| Extrait du document |
La répression des fraudes a épinglé Volotea, à cause d'une surcharge carburant appliquée après l'achat du billet d'avion. La compagnie aérienne espagnole a dû revoir sa politique tarifaire, sous peine de sanction.

Volotea épinglée pour une pratique tarifaire jugée illégale par la DGCCRF. © Jose Luis Vega / Shutterstoc
Volotea épinglée pour une pratique tarifaire jugée illégale par la DGCCRF. © Jose Luis Vega / Shutterstoc

Volotea est dans le collimateur de la Direction générale de la concurrence, de la consommation et de la répression des fraudes (DGGCRF). Réserver un vol à prix fixe, puis voir la facture grimper quelques jours avant le départ, c'était le mauvais calcul que proposait la compagnie derrière son « engagement de voyage équitable ». Elle avait pris l'habitude d'indexer le prix du billet, déjà payé, sur les variations du cours du pétrole, à la hausse comme à la baisse. Sauf qu'en pleine flambée du baril, ce système jouait presque toujours en défaveur des voyageurs. La DGCCRF y a vu une infraction au droit européen et a exigé l'arrêt immédiat de la pratique.

[Données des paramètres de distorsion de l'objectif]
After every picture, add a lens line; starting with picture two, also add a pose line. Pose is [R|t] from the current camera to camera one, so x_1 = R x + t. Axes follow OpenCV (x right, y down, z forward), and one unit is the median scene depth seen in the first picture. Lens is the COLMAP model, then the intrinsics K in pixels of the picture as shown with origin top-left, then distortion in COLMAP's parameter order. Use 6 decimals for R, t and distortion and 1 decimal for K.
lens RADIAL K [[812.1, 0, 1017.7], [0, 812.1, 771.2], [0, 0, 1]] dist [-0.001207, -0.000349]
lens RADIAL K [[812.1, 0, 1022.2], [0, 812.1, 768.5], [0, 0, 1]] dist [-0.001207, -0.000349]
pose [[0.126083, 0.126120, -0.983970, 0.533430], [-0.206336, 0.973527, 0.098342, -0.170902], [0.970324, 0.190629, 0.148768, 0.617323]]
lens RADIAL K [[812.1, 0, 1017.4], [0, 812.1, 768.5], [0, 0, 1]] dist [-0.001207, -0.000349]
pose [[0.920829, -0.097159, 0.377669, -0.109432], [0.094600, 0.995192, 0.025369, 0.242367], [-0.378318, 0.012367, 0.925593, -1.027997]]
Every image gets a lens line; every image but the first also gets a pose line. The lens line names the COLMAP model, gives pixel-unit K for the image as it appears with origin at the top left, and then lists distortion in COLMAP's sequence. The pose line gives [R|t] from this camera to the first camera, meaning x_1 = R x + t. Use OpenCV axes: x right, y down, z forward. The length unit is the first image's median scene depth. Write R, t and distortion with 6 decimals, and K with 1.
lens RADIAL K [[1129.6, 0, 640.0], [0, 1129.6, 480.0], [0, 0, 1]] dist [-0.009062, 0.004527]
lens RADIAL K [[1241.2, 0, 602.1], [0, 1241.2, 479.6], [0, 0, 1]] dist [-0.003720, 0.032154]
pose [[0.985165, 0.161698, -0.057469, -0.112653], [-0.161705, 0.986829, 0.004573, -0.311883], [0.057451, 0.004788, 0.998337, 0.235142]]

| Questions sur l'extrait |
#1 Recopiez, s'il vous plaît, le passage de l'article sur Volotea qui commence par « Volotea est dans » et se poursuit jusqu'à « de la pratique. ».
#2 Selon l'article sur Volotea, sur quoi la compagnie indexait-elle le prix du billet déjà payé ?

| Liste des réponses |
#1
Volotea est dans le collimateur de la Direction générale de la concurrence, de la consommation et de la répression des fraudes (DGGCRF). Réserver un vol à prix fixe, puis voir la facture grimper quelques jours avant le départ, c'était le mauvais calcul que proposait la compagnie derrière son « engagement de voyage équitable ». Elle avait pris l'habitude d'indexer le prix du billet, déjà payé, sur les variations du cours du pétrole, à la hausse comme à la baisse. Sauf qu'en pleine flambée du baril, ce système jouait presque toujours en défaveur des voyageurs. La DGCCRF y a vu une infraction au droit européen et a exigé l'arrêt immédiat de la pratique.

#2 Sur les variations du cours du pétrole, à la hausse comme à la baisse.